Birmingham v Renfrew (1937) 57 CLR 666 Where husband and wife made wills and the W died first. H tried to change the will to benefit his family instead of his wife’s Held: There was a valid contract, pursuant to which the H was precluded from revoking his will. So that his personal representative held the property on constructive trust for the beneficiaries and in the terms of the first will. NB He was not obliged to preserve the trust property during his lifetime only to fulfil the agreement as to devising whatever remained at the time of his death. Improper gains by a trustee or other fiduciary A fiduciary who gains by reason of her / his position may be liable to account for that gain through the imposition of constructive trusteeship upon the fiduciary regarding the moneys or property the subject of the gain.
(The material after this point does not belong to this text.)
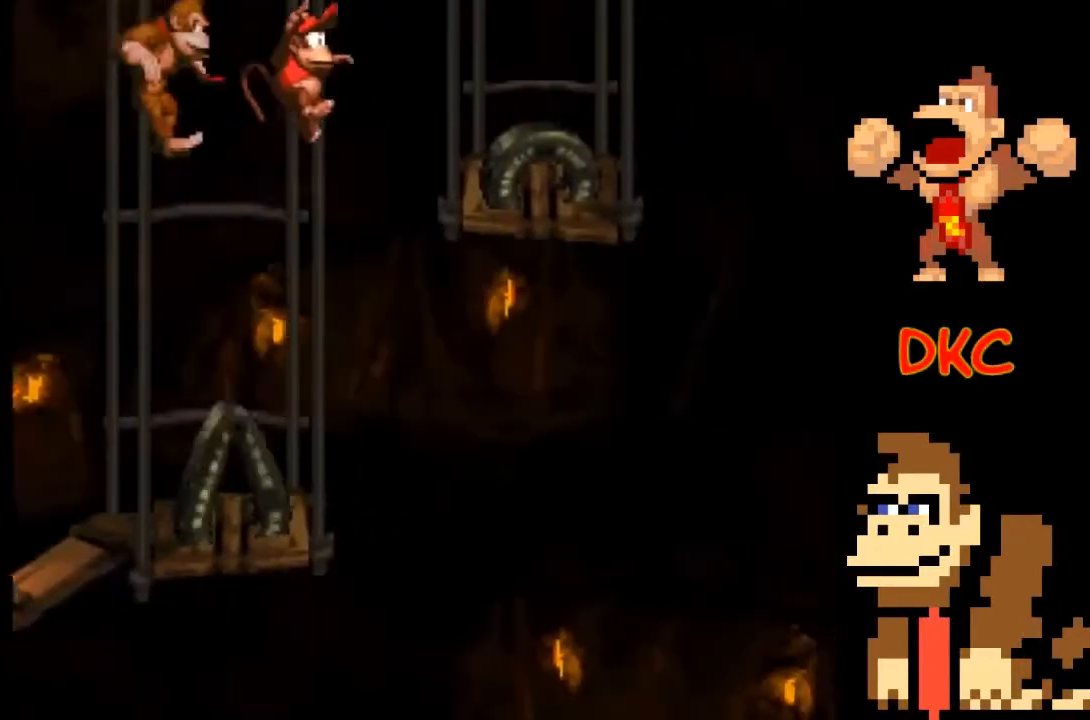
{"buttons": ["X"], "left_stick": "right", "right_stick": "center", "events": [[233, "A", "up"], [300, "left_stick", "center"], [500, "left_stick", "right"]]}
Keech v Sandford A trustee, under a testamentary trust, held a lease on trust for a minor. It was held that the lease should be held on trust for the minor, that the trustee should account for profits made since the renewal and that the trustee should be indemnified from any covenants contained in the lease. There was no fraud in this case but the court said the trustee should rather have let the lease run out than to have had it to himself.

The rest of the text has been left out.